Toro Y Moi – Photo by Suyi Tay
While the Vans House Parties
are only beginning to warm up this summer, headling act Toro Y Moi
, the chillwave project of Chaz Bundick, brought the heat—literally. The overcrowded venue was sparse at times due to people trying to escape the stifling heat in the skate-park-turned-stage. But they kept coming back.
Having released his third album Anything In Return
earlier this year, Toro Y Moi incorporated several tracks off that LP into the set, with a handful of older tracks sprinkled throughout. Beginning with the pop-friendly “Rose Quartz,” Bundick’s energetic, pelvic-thrusting silhouette humorously cut through green lights, while his fingers blazed across the synthesizer. Bundick’s cool lyrics “And if I fall/Into the sea/Don’t let me go/Because I feel weak” exemplify the surreal yet highly emotional ideas that could warp a crowd’s vibe from a light, laid-back atmosphere to a heavier and harder one. Transitioning into the older “Talamak,” Toro Y Moi brought up the energy level, with House Of Vans beginning to resemble a glorified version of a Brooklyn warehouse party. Many crowd members began shaking their bodies to the music, while others bobbed their hands up and down in sync with the beat. All around, the audience manifested a physical representation of their appreciation for Bundick’s auditory craft.
Bundick demonstrated the force behind his music through the instrumental intricacies stretching through the set, with tracks such as “Never With You” and “Still Sound.” Amidst the chaotic sounds of the synth clashing against the dissonance of the electric guitar and drum beats, the lights added another level of disarray to the atmosphere. Seizure-inducing spectrums of blue and red bewildered the crowd. As the lights shifted to a club-esque purple glow, Bundick took on a slower, more sensual persona that complemented his funky piano and synth riffs. Audience members grabbed themselves a partner and moved slowly to the bluesy sound of “High Living.”

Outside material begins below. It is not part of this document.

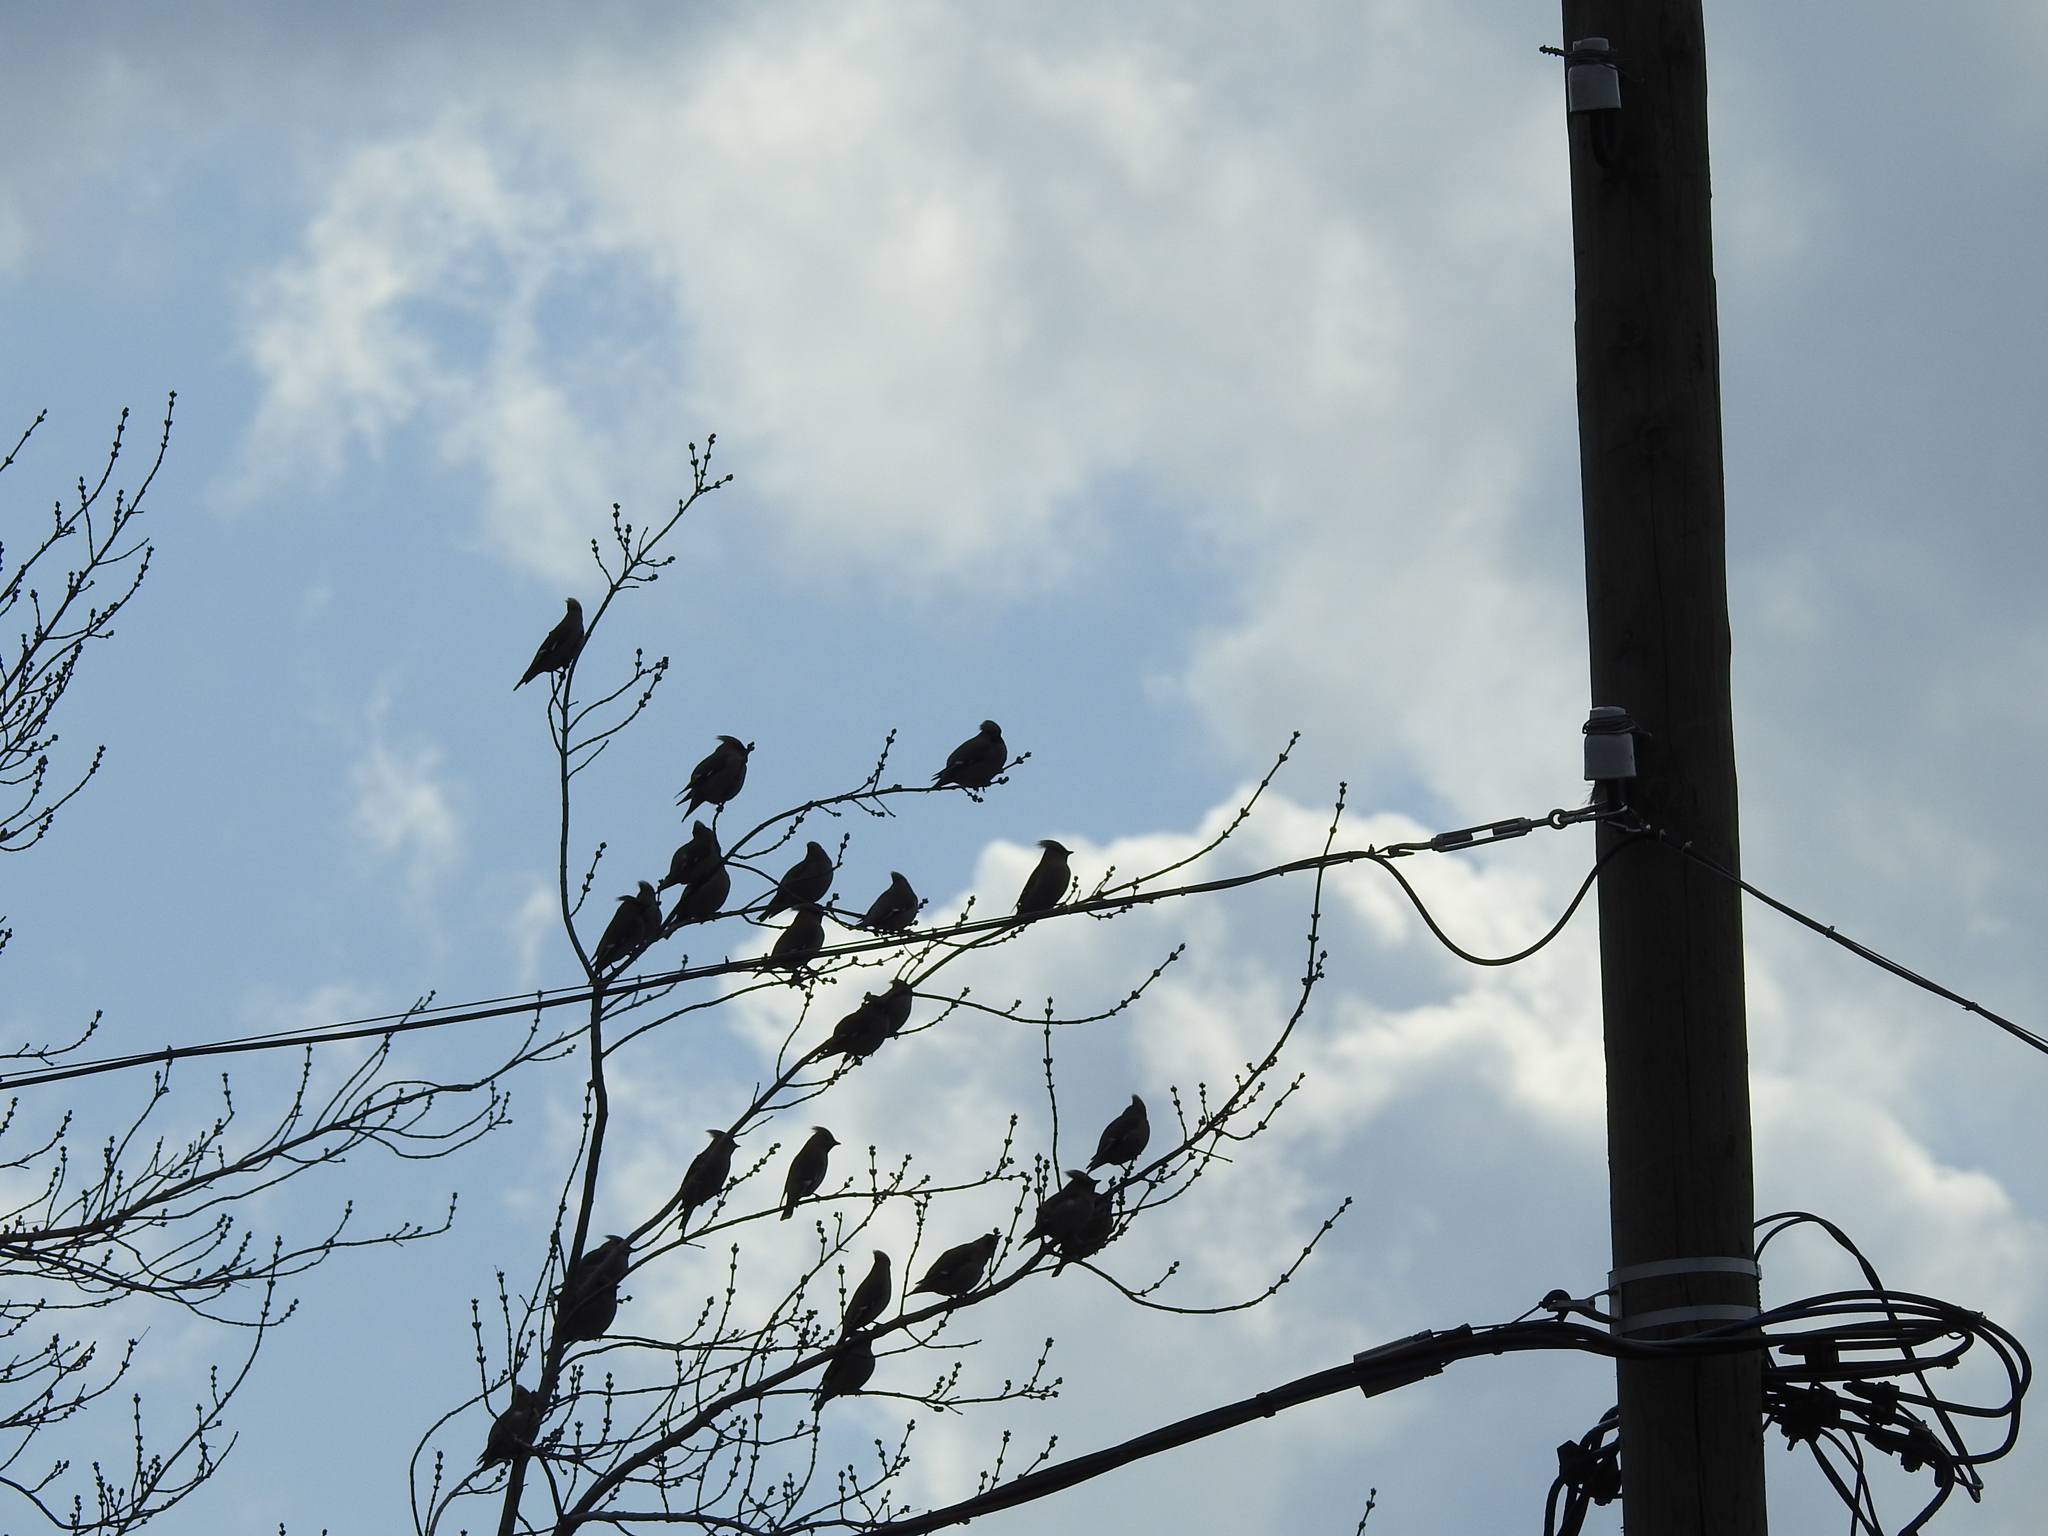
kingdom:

After breezing through a good twelve crowd-pleasers, Bundick finally received a somewhat negative response when announcing the final song of the night. Midway through Toro Y Moi’s closer, “Say That,” several cheers and whistles encouraged Bundick to play harder and faster. The closing lyrics “We’re alright/we can’t go back” perfectly summed up the feeling of the crowd: Despite a final misstep, Toro Y Moi played a show that everyone was glad to have seen. With this knowledge in mind, crowd members left the venue in blissful peace after Bundick said in his cool, schoolboy-ish manner, “Thanks y’all, take it easy.”